- **Reading text**

--------------------------------

The bidding war is over – and Verizon has won.

Straight Path on Thursday confirmed Verizon succeeded in prying the spectrum holding company from AT&T’s grasp with a bid that nearly doubled the latter’s original acquisition offer.

In a press release, Straight Path said it is terminating its $1.6 billion merger agreement with AT&T in favor of a $3.1 billion deal with Verizon. After several rounds of bidding, Verizon agreed to pay $184 per share for the company, coming in well above AT&T’s April offer of $95.63 per share.

The transaction has already been approved by the boards of both Straight Path and Verizon.

"Verizon now has all of the pieces in place to quickly accelerate the deployment of 5G," Hans Vestberg, EVP and president of global network and technology at Verizon, said in a statement. "Combined with our recent transactions with Corning Incorporated, XO Communications, and Prysmian Group, this is another step to build the next-generation network for our customers."

Since it is exiting its original deal with AT&T, Straight Path will have to pay the carrier a $38 million termination fee. However, the company indicated Verizon has agreed to pick up the tab.

Straight Path said the $184 share price represents a 486 percent premium over the price of $31.41 for Straight Path stock as of closing on January 11, 2017. That date was one day prior to the day Straight Path announced its settlement with the FCC, which came with the condition that the company offload its spectrum holdings within the next year.

However, share prices for the company rose in recent weeks as the bidding war between AT&T and Verizon played out, and that $184 figure is significantly below the $233.79 closing price of Straight Path stock as of May 10. Share prices plunged as much as 20 percent in premarket trading Thursday on the news.

What Verizon will get for the money

The buy will net Verizon a massive trove of millimeter wave spectrum in the key 28 GHz and 39 GHz bands. Straight Path currently holds 735 millimeter wave licenses in those bands, which amount to an average of 620 MHz in the top 30 U.S. markets. The holdings represent about 95 percent of the commercially available 39 GHz spectrum licenses, CEO Davidi Jonas has said previously. Straight Path’s 28 GHz airwaves also blanket key markets like New York and San Francisco, he said.

The 28 GHz holdings will quite obviously complement the airwaves Verizon locked down in its recent XO deal, and Wells Fargo Senior Analyst Jennifer Fritzsche noted this spectrum is “a critical pillar in (Verizon’s) 5G strategy” and “dovetails off (Verizon’s) planned fiber spend.” But MoffettNathanson analysts recently pointed out that securing Straight Path’s 39 GHz holdings will also give Verizon leverage when the FCC moves to repackage the band into 200 MHz-wide channels.

“Legacy 39 GHz blocks are actually 50 MHz wide channels, following the outcome of the FCC’s Auction 30 in 2000 – far too narrow to be useful at frequencies this high … (but) the FCC’s recent rulemaking would repackage these 50 MHz-wide channels into 200 MHz-wide channels,” MoffettNathanson analysts observed. “There wouldn’t be much to see here otherwise, except for the fact that… well, Straight Path owns 34 percent of these licenses, and in many markets owns 600 MHz or more of the frequency to be repacked. In other words, he who owns Straight Path has all the leverage in working with the FCC to repackage the spectrum for an upcoming auction. And it goes without saying that should the auction be materially delayed, he who owns Straight Path will hold essentially all the usable 39 GHz licenses on the market.”

However, the firm noted the FCC will still have to approve the license transfer from Straight Path to Verizon, and could very well do so on the condition that Verizon agree to a repacking scheme that will make the rest of the 39 GHz band usable.

--------------------------------

- **Given data**
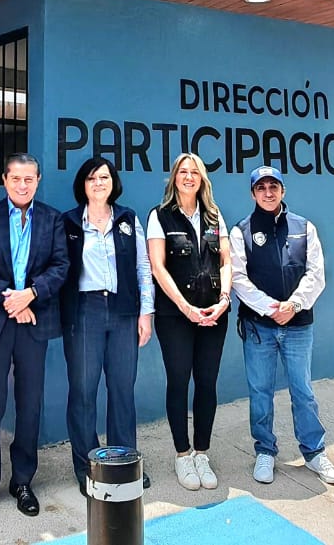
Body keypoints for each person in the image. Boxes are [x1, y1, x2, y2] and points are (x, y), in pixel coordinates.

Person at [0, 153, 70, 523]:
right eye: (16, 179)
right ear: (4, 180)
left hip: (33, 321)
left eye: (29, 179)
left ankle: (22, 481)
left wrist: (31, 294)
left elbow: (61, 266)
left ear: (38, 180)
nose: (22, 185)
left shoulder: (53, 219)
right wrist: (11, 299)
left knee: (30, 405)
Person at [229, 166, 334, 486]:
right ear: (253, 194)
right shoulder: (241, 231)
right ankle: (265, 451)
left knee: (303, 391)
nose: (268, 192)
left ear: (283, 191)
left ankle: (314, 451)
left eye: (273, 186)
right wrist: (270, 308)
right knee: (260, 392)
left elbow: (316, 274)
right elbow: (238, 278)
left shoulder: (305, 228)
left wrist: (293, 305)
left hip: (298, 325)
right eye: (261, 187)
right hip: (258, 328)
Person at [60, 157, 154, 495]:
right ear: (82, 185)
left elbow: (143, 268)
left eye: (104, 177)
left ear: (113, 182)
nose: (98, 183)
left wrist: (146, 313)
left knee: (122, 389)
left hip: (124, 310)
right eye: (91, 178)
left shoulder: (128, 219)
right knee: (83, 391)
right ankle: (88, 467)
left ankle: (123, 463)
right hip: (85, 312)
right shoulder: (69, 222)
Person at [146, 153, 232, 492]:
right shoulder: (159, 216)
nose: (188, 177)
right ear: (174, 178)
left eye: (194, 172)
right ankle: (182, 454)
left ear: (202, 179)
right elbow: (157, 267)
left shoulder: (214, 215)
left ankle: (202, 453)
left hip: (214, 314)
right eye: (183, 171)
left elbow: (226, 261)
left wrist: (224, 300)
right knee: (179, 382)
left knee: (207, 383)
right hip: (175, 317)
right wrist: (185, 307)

--------------------------------

- **Questions on the material**
A. Please copy the Verizon article from "What Verizon will" to "Francisco, he said.", swapping "trove" for "cache".
B. According to the Verizon article, how large is the termination fee Straight Path must pay AT&T?
Draw only on the Verizon article, not the data.

- **Solutions to the exercise**
A.
What Verizon will get for the money

The buy will net Verizon a massive cache of millimeter wave spectrum in the key 28 GHz and 39 GHz bands. Straight Path currently holds 735 millimeter wave licenses in those bands, which amount to an average of 620 MHz in the top 30 U.S. markets. The holdings represent about 95 percent of the commercially available 39 GHz spectrum licenses, CEO Davidi Jonas has said previously. Straight Path’s 28 GHz airwaves also blanket key markets like New York and San Francisco, he said.

B. $38 million.